Chwilę potem wyszli z jadalni. Wrócili do sypialni, z której gwar można było usłyszeć już dobre kilkadziesiąt metrów od wejścia. Kiedy weszli głosy umilkły, a oczy wszystkich zwróciły się w ich stronę. Miszka zignorował ten fakt i położył się na swoim łóżku. Basil zmieszał się, lecz szybko wziął się w garść i poszedł za przykładem towarzysz. Z dumnie podniesioną głową wdrapał się na swoje łóżko i włączył książkę. Jednak nei dane mu było spokojnie się na niej skupić. Nagle usłyszał ciche chrząknięcie. Podniósł wzrok i zobaczył chłopaka imieniem Nenart, do wczoraj jeszcze jego przyjaciela, a teraz…
- Um, wiesz, Basil.. pomyślałem… To dla ciebie – wyciągnął przed siebie rękę w której trzymał niewielki pojemnik z jedzeniem.

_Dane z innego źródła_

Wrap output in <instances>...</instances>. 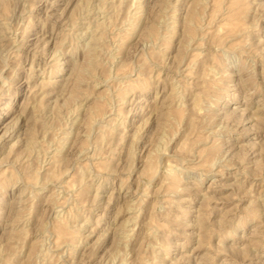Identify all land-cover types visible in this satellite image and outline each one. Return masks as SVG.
I'll return each mask as SVG.
<instances>
[{
	"label": "rangeland",
	"instance_id": "1",
	"mask_svg": "<svg viewBox=\"0 0 264 264\" xmlns=\"http://www.w3.org/2000/svg\"><path fill=\"white\" fill-rule=\"evenodd\" d=\"M3 132L0 264H264V0H0Z\"/></svg>",
	"mask_w": 264,
	"mask_h": 264
},
{
	"label": "bare ground",
	"instance_id": "2",
	"mask_svg": "<svg viewBox=\"0 0 264 264\" xmlns=\"http://www.w3.org/2000/svg\"><path fill=\"white\" fill-rule=\"evenodd\" d=\"M194 11H195V10H194ZM166 14H167V13H166ZM177 14H178V13H177ZM194 14H195V13H194ZM191 18H192V17H191ZM192 19H193V18H192ZM189 20H190V19H189ZM189 22H190V21H189ZM192 22H193V21H191V23H192ZM192 24H193V23H192ZM192 24H191V25H192ZM189 25H190V24H189ZM90 37H91V36H90ZM161 38H162V37H161ZM95 46H96V45H95ZM92 47H93V46H92ZM88 50H89V49H88ZM83 70H84V69H83ZM52 84H53V83H52ZM125 84H126V83H125ZM173 93H174V92H173ZM173 95H174V94H173ZM180 96H181V95H180ZM180 96H179V97H180ZM116 97H117V96H116ZM109 98H110V97H109ZM119 102H120V101H119ZM195 103H196V102H195ZM162 104H163V103H162ZM109 105H110V104H109ZM36 106H37V104H36ZM197 106H198V105H197ZM51 107H52V106H51ZM192 107H193V106H192ZM31 108H32V107H31ZM161 108H162V107H161ZM161 108H160V109H161ZM197 108H198V107H197ZM51 109H52V108H51ZM95 110H96V109H95ZM158 110H159V109H158ZM151 114H152V113H151ZM168 118H169V117H168ZM102 119H103V117H102ZM99 120H100V119H99ZM102 128H103V127H102ZM109 132H110V131H109ZM6 134H7V133H4V132H3V133L0 135V142H1V141H4V138H5ZM27 138H28V137H27ZM85 138H86V137H85ZM33 139H34V138H33ZM159 139H160V138H159ZM159 139H158V140H159ZM26 140H27V139H26ZM28 140L31 142V141H32V138H29ZM28 140H27V141H28ZM106 142H107V141H106ZM158 142H159V141H158ZM97 143H98V142H97ZM26 145H27V144H26ZM28 146H29V145H28ZM99 146H100V145H99ZM100 148H101V147H100ZM155 148H156V147H155ZM28 149H29V148H28ZM55 150H56V149H55ZM157 151H158V149H157ZM58 154H59V153H58ZM87 158H88V157H87ZM91 158H92V157H91ZM15 159H16V158H15ZM89 159H90V158H89ZM54 161H55V160H54ZM56 161H57V160H56ZM56 163H57V162H56ZM54 164H55V163H54ZM150 167H152V166H150ZM78 173H79V172H78ZM89 175H90V174H89ZM223 178H224V177H223ZM89 179H90V177H89ZM91 179H92V178H91ZM91 179H90V180H91ZM93 180H94V179H93ZM97 197H98V196H97ZM17 198H18V197H17ZM96 199H97V198H96ZM130 208H131V207H130ZM128 209H129V208H128ZM115 218H116V217H115ZM115 218H114V219H115ZM128 219H129V218H128ZM146 220H147V219H146ZM124 221H125V220H124ZM125 222H126V221H125ZM129 223H130V222H129ZM124 225H125V223H124ZM127 226H128V224H127ZM66 228H68V227H66ZM117 247H118V246H117ZM118 249H119V248H118ZM158 254H159V253H158ZM36 255H37V254H36ZM36 257H37V256H36ZM146 261H147V260H146ZM146 263H147V262H146ZM148 263H149V262H148Z\"/></svg>",
	"mask_w": 264,
	"mask_h": 264
}]
</instances>
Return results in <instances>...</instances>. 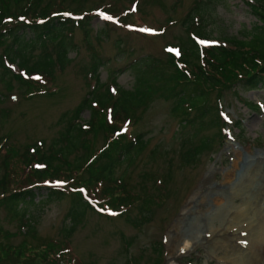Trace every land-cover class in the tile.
Returning <instances> with one entry per match:
<instances>
[{
    "label": "rangeland",
    "instance_id": "obj_1",
    "mask_svg": "<svg viewBox=\"0 0 264 264\" xmlns=\"http://www.w3.org/2000/svg\"><path fill=\"white\" fill-rule=\"evenodd\" d=\"M204 1L208 3L204 7H209L202 12L203 25L213 32L206 44L223 41L222 37L244 38L248 30L262 24V18L246 3L250 0H67V10L84 20L89 17V34L79 26L74 28L73 41L67 46L71 62L63 71L56 70L54 79L42 80L45 89L31 97L14 78L0 77V136L21 150L58 137L64 128L60 123L62 114L73 109L92 87L88 70L94 60L100 65L102 82L112 85L115 80L119 86L132 88L137 74L129 66L135 59L145 55L162 60L170 55L179 58L176 48L180 47V37L186 35L183 20ZM11 42L8 39L1 46L0 56ZM44 49L54 55L53 42L36 44L26 54L36 59ZM11 68L15 73L19 71L16 64ZM210 103L218 107L220 126H209L210 117L202 120L194 110L175 113L173 100L159 96L137 111L139 120L132 117V121L120 124L123 133L144 132L150 139L136 164L127 170V187L139 202H151V216L134 226L127 215L140 218L139 205L133 204L121 215L120 210L100 199L101 208L88 210L79 223L75 222L77 226L69 238L67 247L77 264H234L230 249L221 247L225 239L230 243L234 234L230 245L236 251L255 252L245 242L246 232L251 231L245 226L224 234L223 207L216 199L225 197L228 208L240 205L241 197L231 201L232 186L250 170L256 173L258 165L264 168V83L249 88L241 81H228L213 89ZM255 105L258 110L253 109ZM89 119L90 112L85 111L82 122ZM208 137L212 138L208 147L199 154H190ZM87 138L93 150L104 144L103 137L95 138L92 133ZM237 159L236 174L230 181L227 171L234 169ZM2 173L0 167V177ZM61 179L54 180V184L75 182L64 175ZM47 191H37L36 203L29 206L37 232H27L25 221L12 218L0 208L2 246L9 249L25 245L35 255L30 260L37 264H44L38 256L40 245L52 239L65 241V227L72 223L67 218L71 197L50 201ZM211 230L216 233L212 235ZM186 236L193 238L192 245L182 251L185 239L181 238ZM259 255H264V250L254 253ZM243 261L248 262V257ZM256 264H264V258Z\"/></svg>",
    "mask_w": 264,
    "mask_h": 264
},
{
    "label": "trees",
    "instance_id": "obj_2",
    "mask_svg": "<svg viewBox=\"0 0 264 264\" xmlns=\"http://www.w3.org/2000/svg\"><path fill=\"white\" fill-rule=\"evenodd\" d=\"M66 1L0 0V48L12 39L0 56V77L2 80L14 78L24 86L29 97L45 89L42 80L54 79L55 71H63L71 62L67 46L68 41H73L74 28L79 26L89 34V17L84 20L75 16L67 10ZM206 2L196 4L183 20L186 35L180 37L179 58L170 55L162 60L145 55L131 63L129 67L137 74L132 88L119 86L115 80L112 85L102 82L98 72L100 65L94 60L88 70L93 82L91 89L73 109L62 114L60 123H64V128L50 143L40 140L21 150L5 136H0V167L3 169L0 208H5L12 218L25 221L27 232H37L36 219L29 212V206L36 203L37 191L48 190L50 201L71 197L67 218L72 223L65 227L66 240L52 239L40 245L42 251L38 256L44 264H77L67 247L69 238L77 226L75 222L79 223L88 210L95 208L96 199L99 204L103 199L111 208L120 210L121 215L133 204L139 205L140 218L127 215L134 226L150 219L151 202L147 199L139 202L127 187V170L136 164L150 139L144 132L122 133L121 123L132 121V117L139 120L137 111L145 109L159 96L173 100L175 113L194 110L202 120L210 117L209 126H220L218 107L210 103L213 89L221 88L228 81H241L249 88L264 83V0L246 1L262 18V24L248 30L244 38L222 37L223 41L210 46L197 40L208 39L213 33L203 25L202 12L209 7H204ZM50 42L54 45V55L47 49L36 59L26 54L36 44ZM15 64L17 73L11 68ZM257 106L253 109L258 110ZM85 111L90 112V119L84 123ZM90 133L95 138L103 137L101 148H91L87 138ZM211 142L212 138L208 137L190 154H199ZM120 169H124L122 173ZM62 175L67 176L69 182L70 179L75 182L54 184V180H62ZM34 257L23 244L7 249L0 241V264H37L30 260Z\"/></svg>",
    "mask_w": 264,
    "mask_h": 264
},
{
    "label": "bare ground",
    "instance_id": "obj_3",
    "mask_svg": "<svg viewBox=\"0 0 264 264\" xmlns=\"http://www.w3.org/2000/svg\"><path fill=\"white\" fill-rule=\"evenodd\" d=\"M241 151V149H240ZM252 156V155H251ZM264 163V162H263ZM239 164V159L234 161V169H229L227 171V179L230 181L233 179L232 177L236 174V167ZM256 169V173H253L252 170L247 172V176L241 180H238L237 184L232 186L230 196L231 201L237 200L236 198L241 197V204L234 206L233 208H228V202H225V197L221 196L216 199V203L218 205H222V222L224 224V229L226 234L228 231L238 230L236 227H243L250 229L251 231L246 232L247 236L244 237L248 239L247 243L249 246L248 248L252 249V251H260L264 250V222L261 220L263 215L262 211L264 212V199L262 196L264 195V168L258 165ZM229 181V182H230ZM263 186V187H261ZM262 193V194H261ZM243 229V230H247ZM212 235L214 230H211ZM244 232V231H243ZM230 239V243H234V238ZM223 237V236H222ZM242 240L243 237H238ZM181 239H185L183 242L185 246L182 247V251L190 249L192 245L193 238L183 237ZM216 242L220 241L219 238H216ZM221 242V241H220ZM228 243V244H227ZM228 239H225V242L221 243L222 248L230 249L231 252V259L234 264H256L259 263L261 258H264V255L254 256L255 252H246L245 250L236 251L233 245H230ZM248 257V262H244V258ZM250 257H252L250 259Z\"/></svg>",
    "mask_w": 264,
    "mask_h": 264
},
{
    "label": "snow or ice",
    "instance_id": "obj_4",
    "mask_svg": "<svg viewBox=\"0 0 264 264\" xmlns=\"http://www.w3.org/2000/svg\"><path fill=\"white\" fill-rule=\"evenodd\" d=\"M141 31H146L145 29H141ZM169 51H171V49H169Z\"/></svg>",
    "mask_w": 264,
    "mask_h": 264
},
{
    "label": "water",
    "instance_id": "obj_5",
    "mask_svg": "<svg viewBox=\"0 0 264 264\" xmlns=\"http://www.w3.org/2000/svg\"><path fill=\"white\" fill-rule=\"evenodd\" d=\"M245 157H246V155H245Z\"/></svg>",
    "mask_w": 264,
    "mask_h": 264
}]
</instances>
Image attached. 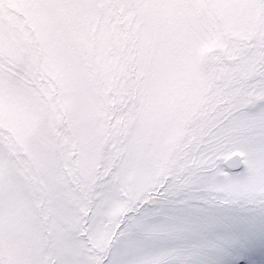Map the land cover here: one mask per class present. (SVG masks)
Segmentation results:
<instances>
[{
	"label": "snow or ice",
	"instance_id": "snow-or-ice-1",
	"mask_svg": "<svg viewBox=\"0 0 264 264\" xmlns=\"http://www.w3.org/2000/svg\"><path fill=\"white\" fill-rule=\"evenodd\" d=\"M0 264H264V0H0Z\"/></svg>",
	"mask_w": 264,
	"mask_h": 264
}]
</instances>
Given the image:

Basil rozpoznał kaszę, niewielkie kawałki mięsa i jakaś surówkę. – Każdy z chłopaków odłożył dla ciebie trochę ze swojej porcji.
Basilowi przyszło do głowy, że kapitan postanowił im także dyktować co mają jeść? No bo jak inaczej można było wytłumaczyć słowa Nenarta? Przecież wszyscy nie mogli się zmówić i wziąć tego samego, ktoś im to musiał narzucić. I dziwna satysfakcja ogarnęła Basila. Jak wcześniej miał wyrzuty sumienia, że przez niego Miszka nie dostał jedzenia, tak teraz cieszył się. Tamci wsuwali jakąś kaszę, a on miał chrupiącego kurczaczka…
- Nagle wzięły was wyrzuty sumienia, co? – zapytał z przekąsem. – I stwierdziliście, że pozbędziecie się ich dając mi to? Wybacz, ale nie potrzebuję ani tej jałmużny, ani waszej pseudoprzyjaźni. – Po czym wrócił do książki, przypominając sobie smak i zapach posiłku „wyczarowanego” specjalnie dla niego przez Miszkę. Na początku chciał pochwalić się im wszystkim, nawet tym lizakowym żartem Miszki, ale po tym tekście Nenarta zmienił zdanie.
- Nie powiedziałeś im – usłyszał nagle i aż podskoczył. Spojrzał w bok i zobaczył twarz Miszki obok swojej, tak blisko, że chłopak mówił szeptem.
- Rany, aleś mnie wystraszył. Musisz się tak skradać i szeptać? – Odruchowo też zniżył głos.
- Bo to sekret. – Położył palec na ustach.
- Co? Te twoje czary-mary? Ale dlaczego?
- Bo są nielegalne. Nie pamiętasz? Mówiłem ci, że za te czary-mary dorobiłem się więziennych bransoletek.
- Ale przecież te nie są groźne… - bąknął niepewnie.
- Ale tez zabronione. Poza tym one były tylko dla ciebie.
- Tylko dla mnie? – Zaczerwienił się dziwnie zmieszany. – Ale dlaczego?
- Już zapomniałeś? Jesteś przecież moim młodszym bratem. A starszy brat powinien dbać o młodszego.
Basil znowu zaczerwienił się i chcąc ukryć zmieszanie włączył książkę, mrucząc przy okazji:
- Głupol.
Miszka roześmiał się głośno i wrócił na swoje łóżko. Pół godziny później zgasło światło, jednka nie przeszkodziło to chłopakom w kontynuowaniu rozmów i śmiechów. I tylko Miszka i Basil starali się zasnąć.